UMKM yang tidak bankable dan tidak memenuhi syarat meminjam modal ke bank bisa mendapatkan akses modal dari koperasi, sambil tetap menjadi pemilik koperasi.
Kedua, melalui koperasi, UMKM bisa memperluas saluran proses produksi, pemasaran, dan relasi. Keanggotaan dalam koperasi membuka pintu akses yang lebih luas untuk berproduksi dan memasarkan produk.
Anggota koperasi dapat menjadi konsumen sekaligus mitra yang membantu memasarkan produk UMKM. Melalui koperasi, UMKM juga dapat terhubung dengan pihak lain yang membutuhkan barang dan jasa mereka.
Ketiga, koperasi memberikan ruang untuk pendidikan dan pengembangan diri. Koperasi yang menjalankan prinsip-prinsip koperasi dapat menjadi tempat yang ideal untuk mengembangkan usaha dan diri.

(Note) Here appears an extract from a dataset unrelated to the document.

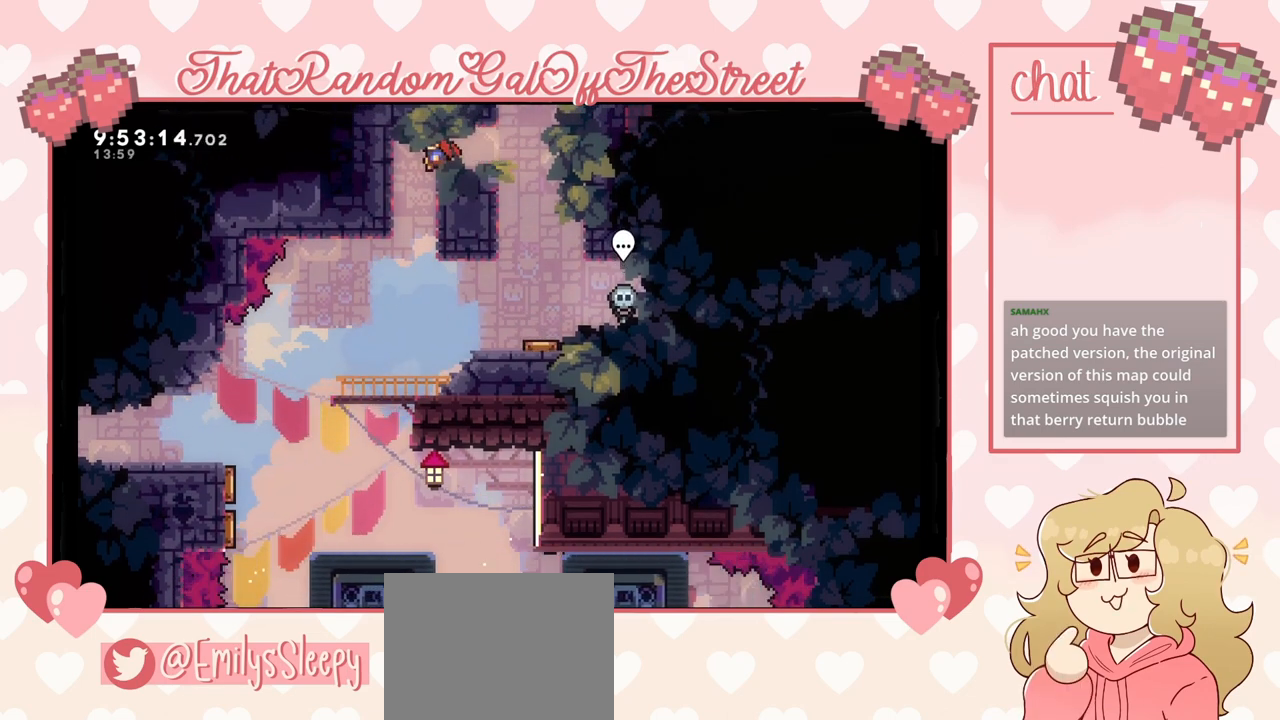
{"buttons": ["A", "L2"], "left_stick": "up-right", "right_stick": "center", "events": [[100, "L2", "down"], [100, "left_stick", "right"], [200, "left_stick", "up-right"], [333, "A", "down"]]}
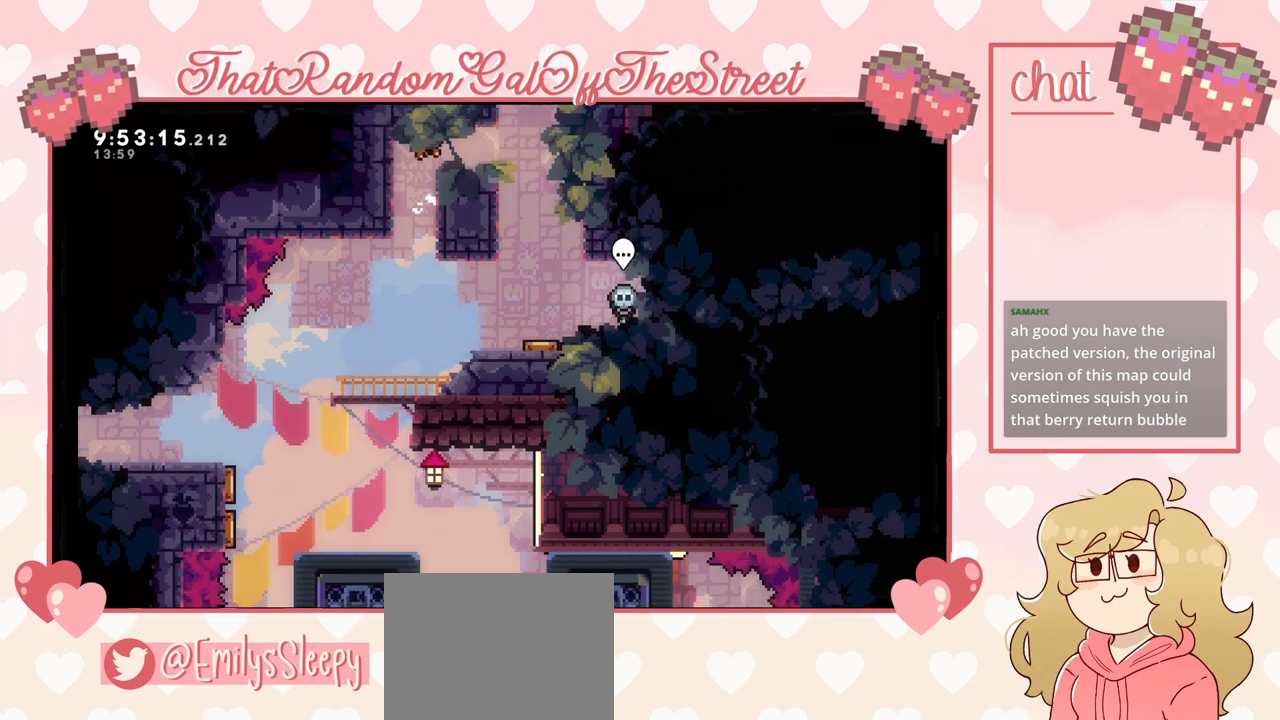
{"buttons": ["A"], "left_stick": "up", "right_stick": "center", "events": [[67, "A", "up"], [233, "L2", "up"], [367, "A", "down"], [500, "left_stick", "up"]]}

Anggota koperasi, sebagai pemilik koperasi, memiliki tanggung jawab untuk mendidik sesama anggota dan bersama-sama melakukan pengembangan agar koperasi tetap berkelanjutan.
Keempat, melalui koperasi, UMKM bisa meningkatkan kesejahteraan seluruh anggota.
Semangat kekeluargaan dan gotong royong dalam koperasi tidak hanya memberikan keuntungan bagi usaha sendiri, tetapi juga memberikan kesejahteraan kepada anggota koperasi melalui Sisa Hasil Usaha (SHU).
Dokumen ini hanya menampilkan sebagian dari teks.